Nasmyth owned the upper floors of 47 York Place, which included a large studio, from 1799. As the Napoleonic Wars rendered the Continent unsafe for travel, Edinburgh assumed greater importance as a cultural centre, and Nasmyth responded to an increased demand for art classes. Among his pupils were David Wilkie, David Roberts, Clarkson Stanfield, William Allan, Andrew Robertson, Andrew Geddes, Hugh William Williams and John Thomson. Nasmyth's teaching methods involved short instructive talks at the easel combined with copying objects, sometimes using the camera obscura. He did not take on apprentices in the conventional sense, and his relationships with pupils were informal.
Nasmyth also produced the stock scenery for the principal Scottish theatres and those in Drury Lane in London. His scenery for Glasgow, which consisted of streets, houses, cottages, palaces, interiors and landscapes, 'excited universal admiration', according to David Roberts. Possibly as a result of the success in 1818 of the scenery for The Heart of Midlothian (sketches in Edinburgh, National Galleries of Scotland), Nasmyth was commissioned by Walter Scott through his publisher Archibald Constable to provide vignette engravings for the 1821 edition of the Waverley novels. In all Nasmyth contributed over 60 illustrations to Scott's works.
Nasmyth had considerable talents as an engineer.

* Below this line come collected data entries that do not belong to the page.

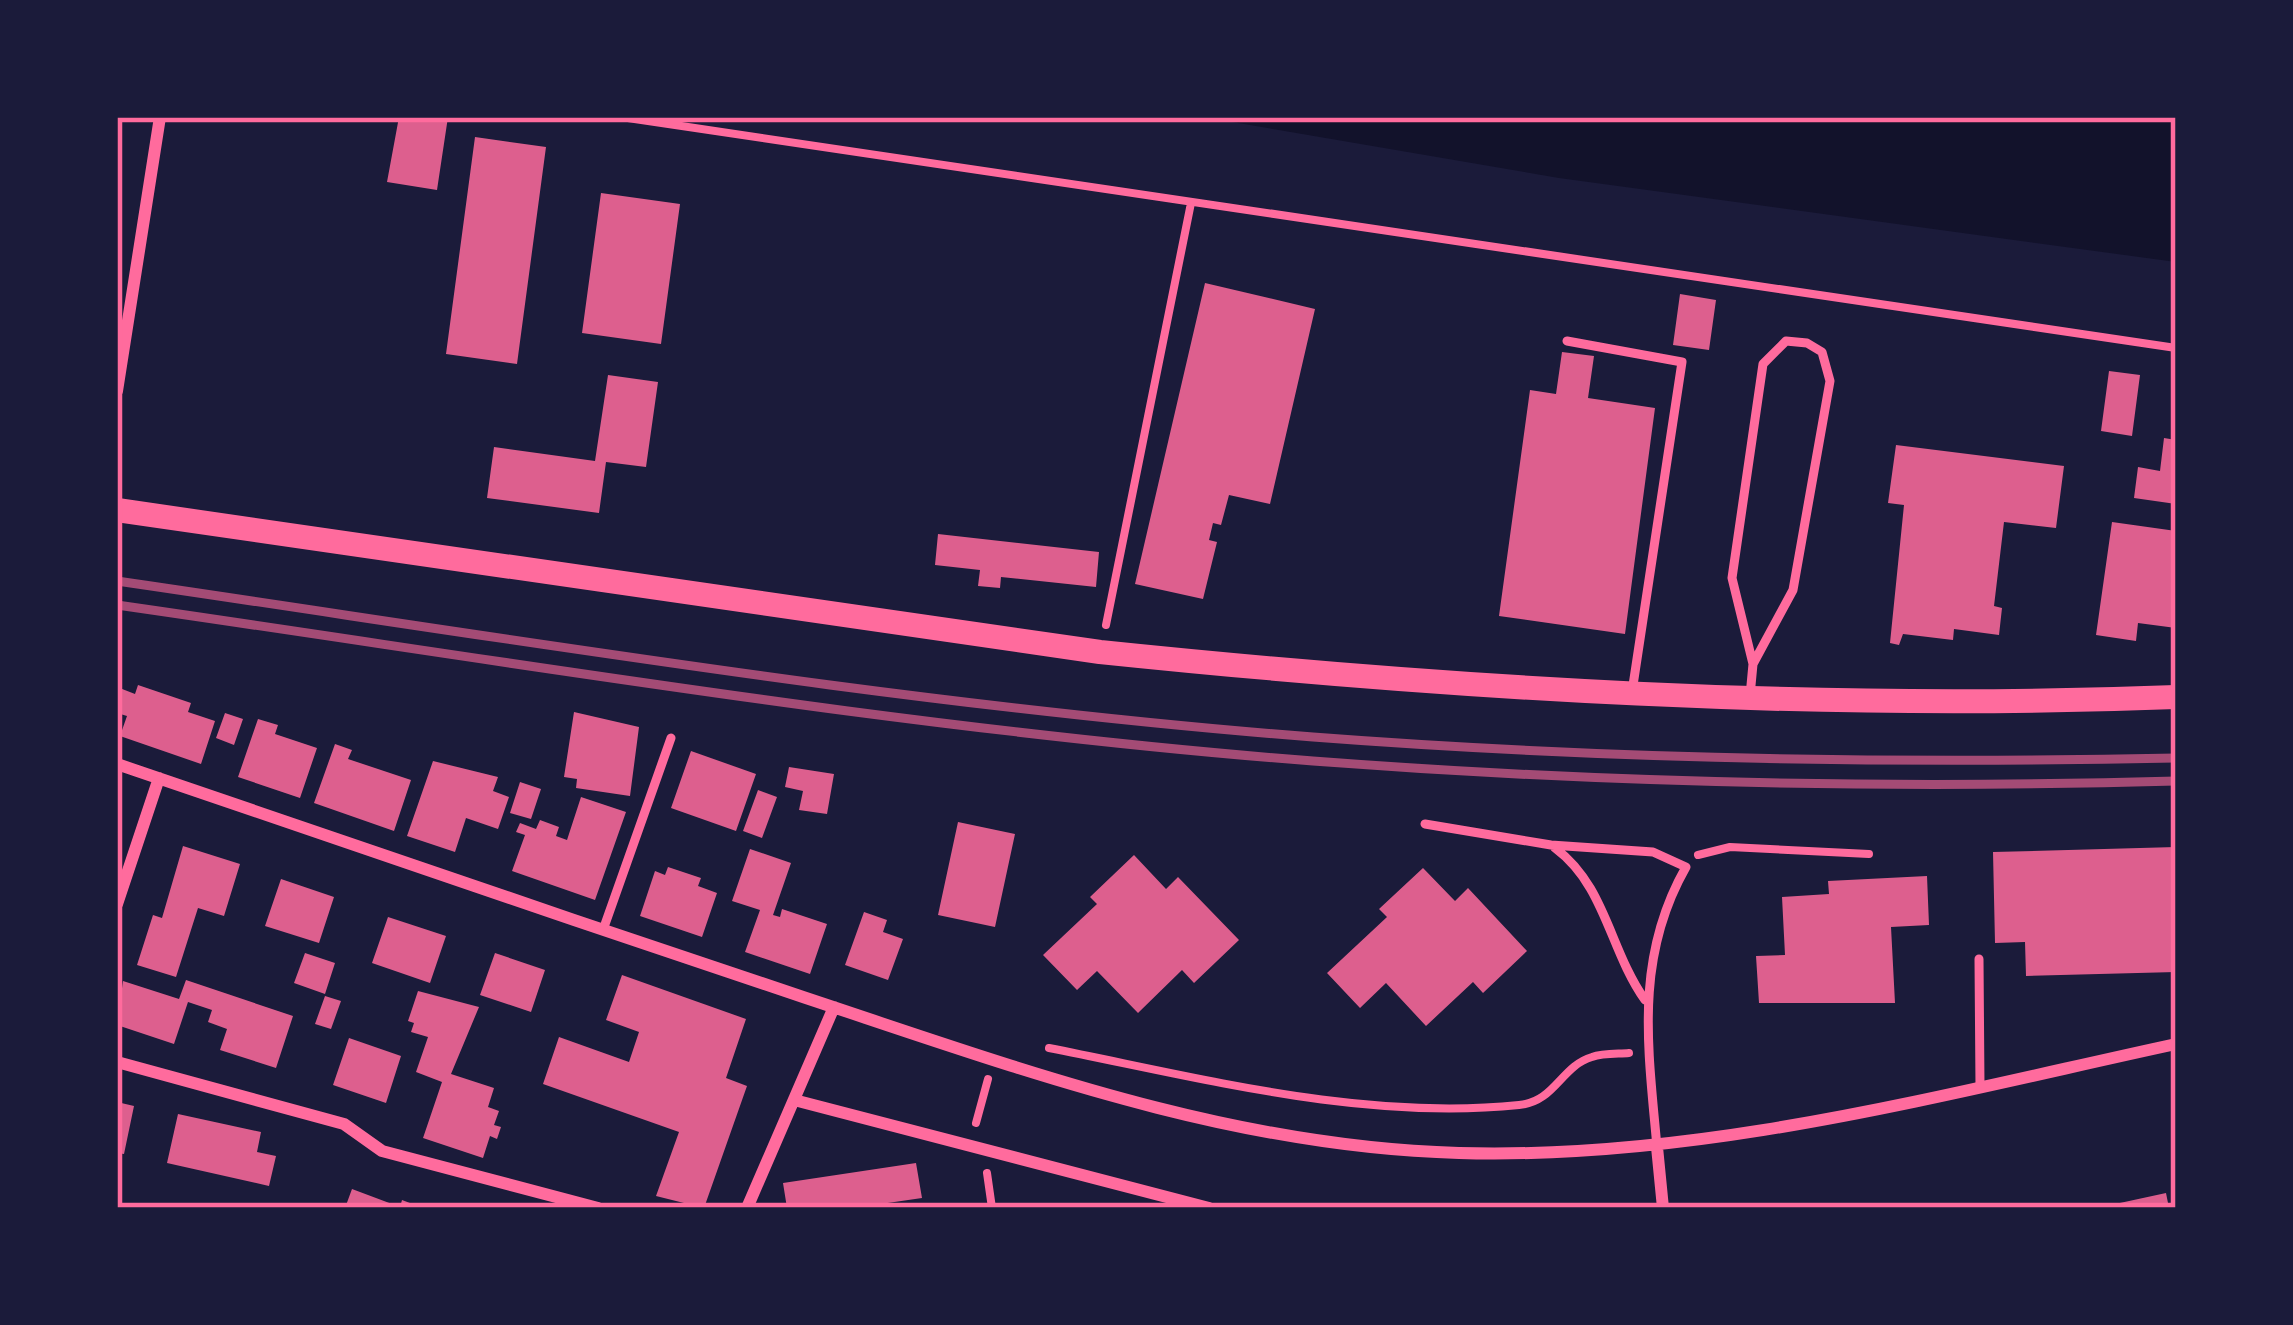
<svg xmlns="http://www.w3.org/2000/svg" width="2293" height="1325" viewBox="0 0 2293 1325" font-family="'Roboto Condensed',sans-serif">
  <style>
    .water { fill: #12122b }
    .building { fill: #dd5f8e }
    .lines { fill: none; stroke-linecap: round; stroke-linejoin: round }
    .path { stroke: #ff6b9d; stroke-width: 8 }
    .service { stroke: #ff6b9d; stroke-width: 9 }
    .minor { stroke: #ff6b9d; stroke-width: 12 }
    .secondary { stroke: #ff6b9d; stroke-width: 24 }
    .rail { stroke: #a44b75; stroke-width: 9 }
    .neatline { fill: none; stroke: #ff6b9d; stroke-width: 4.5 }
  </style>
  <rect width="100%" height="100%" fill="#1b1b3a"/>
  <path class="water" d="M1203,117H2176V262L1559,178Z"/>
  <path class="building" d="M399,117H448L437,190L387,182Z
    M475,137L546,147L517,364L446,354Z
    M601,193L680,204L661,344L582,333Z
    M1205,283L1315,309L1270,504L1229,495L1221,525L1213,523L1209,540L1217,542L1203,599L1135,584Z
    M1680,294L1716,300L1709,350L1673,345Z
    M1562,352L1594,356L1588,398L1655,408L1625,634L1499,616L1530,390L1556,394Z
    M2109,371L2140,375L2132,436L2101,431Z
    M608,375L658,382L646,467L606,462L599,513L487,498L494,447L595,461Z
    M2164,438L2176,440V504L2134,498L2138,467L2160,471Z
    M1896,445L2064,466L2056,528L2004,522L1994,606L2002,608L1999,635L1954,629L1953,640L1903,634L1899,645L1890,643L1904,505L1888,503Z
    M2112,522L2176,531V628L2138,623L2136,641L2096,635Z
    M938,534L1099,552L1096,587L1001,577L1000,588L978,586L980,570L935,565Z
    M138,685L191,703L188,712L215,721L201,764L120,736L127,716L117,713V687L135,694Z
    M574,712L639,727L630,796L576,788L577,779L564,777Z
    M225,713L243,719L234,745L216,738Z
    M258,719L278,725L275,734L317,748L300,798L238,777Z
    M335,744L352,750L348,759L411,780L394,831L314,803Z
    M691,751L756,774L736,831L671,808Z
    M433,761L498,777L493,791L509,797L498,829L466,818L455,852L407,836Z
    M789,767L834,774L827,814L799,810L803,791L785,787Z
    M520,782L541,789L531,819L510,813Z
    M758,790L777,797L762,838L743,831Z
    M581,797L626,812L595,900L512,871L525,835L516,832L520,823L536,829L540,820L559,827L556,836L567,840Z
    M958,822L1015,834L995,927L938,915Z
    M183,846L240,864L224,916L198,908L176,977L137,965L153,915L162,918Z
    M2176,847V972L2026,976L2025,942L1995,943L1993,852Z
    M750,849L791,863L773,915L780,917L782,909L827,924L810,974L745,952L760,910L732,901Z
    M1134,855L1166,889L1178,877L1239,940L1194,983L1182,970L1138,1013L1097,971L1077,990L1043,955L1097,904L1090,897Z
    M668,867L701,878L698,886L717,893L702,937L640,916L655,871L665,875Z
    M1423,868L1455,901L1468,888L1527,951L1483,993L1473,982L1426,1026L1386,983L1360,1008L1327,973L1387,917L1379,909Z
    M1927,876L1929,925L1891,927L1895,1003H1759L1756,956L1785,955L1782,897L1829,894L1828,881Z
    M281,879L334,897L319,943L265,926Z
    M864,912L887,920L883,932L903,939L888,980L845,965Z
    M388,917L446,936L430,983L372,963Z
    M305,953L335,963L325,994L294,983Z
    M495,953L545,970L531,1012L480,995Z
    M622,975L746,1019L726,1078L747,1086L704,1208L656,1196L679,1132L543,1084L559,1037L629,1062L639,1032L606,1020Z
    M186,980L293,1016L276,1068L220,1050L227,1029L208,1022L212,1010L188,1002L174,1044L117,1025L123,981L179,999Z
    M418,991L479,1007L451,1074L494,1088L488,1107L499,1111L494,1125L501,1127L497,1139L490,1136L483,1158L423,1138L442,1082L416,1072L428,1037L411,1032L414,1023L408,1021Z
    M325,996L341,1001L331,1029L315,1024Z
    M349,1038L401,1056L386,1103L333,1085Z
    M117,1102L134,1106L124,1154L117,1153Z
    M178,1114L261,1132L257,1152L276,1156L269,1186L167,1163Z
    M916,1163L922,1198L853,1208H787L783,1183Z
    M352,1189L400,1207L402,1200L423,1208H345Z
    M2166,1193L2169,1208H2106V1206Z"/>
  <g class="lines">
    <path class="path" d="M621,117L2176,348
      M1106,625L1191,203
      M1698,855L1730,847L1869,854
      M1049,1048C1202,1078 1362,1121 1519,1105C1555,1102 1561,1066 1592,1057C1603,1053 1618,1054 1629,1053
      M976,1123L988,1079
      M987,1173L992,1208"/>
    <path class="service" d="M1567,341L1682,362L1632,692
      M1750,696L1753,664L1793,590L1830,381L1822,352L1807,343L1786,341L1763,364L1732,578L1753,664
      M1425,824L1551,845L1653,852L1686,867C1634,958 1648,1047 1657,1147
      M1555,848C1606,886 1609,949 1645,1000
      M603,930L671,738
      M1979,959L1980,1086"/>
    <path class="minor" d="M117,391L160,117
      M117,764C346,843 576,921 806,998C1020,1069 1231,1147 1459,1153C1702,1160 1940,1095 2176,1044
      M117,904L159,778
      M117,1062L344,1124L382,1151L598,1208
      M798,1101L1209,1208
      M1657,1147L1663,1208
      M747,1208L834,1007"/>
    <path class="secondary" d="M117,510L1100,652C1456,689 1818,711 2176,697"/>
    <path class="rail" d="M117,581C514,639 913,706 1313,737C1600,759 1888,764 2176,758
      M117,605C514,662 913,730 1313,761C1600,783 1888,789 2176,781"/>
  </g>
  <rect width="2293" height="1325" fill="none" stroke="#1b1b3a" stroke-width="240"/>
  <rect x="120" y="120" width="2053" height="1085" class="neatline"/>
</svg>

He designed a tunnel under the Forth (Scotsman Magazine, 1807, pp. 189, 243) and made designs for bridges and bridge-building (Edinburgh, National Galleries of Scotland). The bow-and-string bridge and arch, used commonly for spanning rivers or the roofs of factories and railway stations, was his invention (1794), as was compression riveting (1816).
Nasmyth continued the family tradition of beautifying his native city. He designed St Bernard's Well, the small temple over the Waters of Leith, and provided the original design for the Dean Bridge. He was keenly interested in the progress of the New Town, frequently making suggestions and models and discussing his ideas with the architects and builders.
The work of Alexander Nasmyth is represented in the following collections: National Galleries of Scotland, Edinburgh; National Portrait Gallery, London; National Trust Scotland; City Art Gallery, Manchester; Royal Collection, Balmoral, Grampian; City Chambers, Edinburgh; Clydesdale Bank Collection, Glasgow; Dalmeny House, Lothian; McManus Galleries, Dundee; various private collections, amongst others.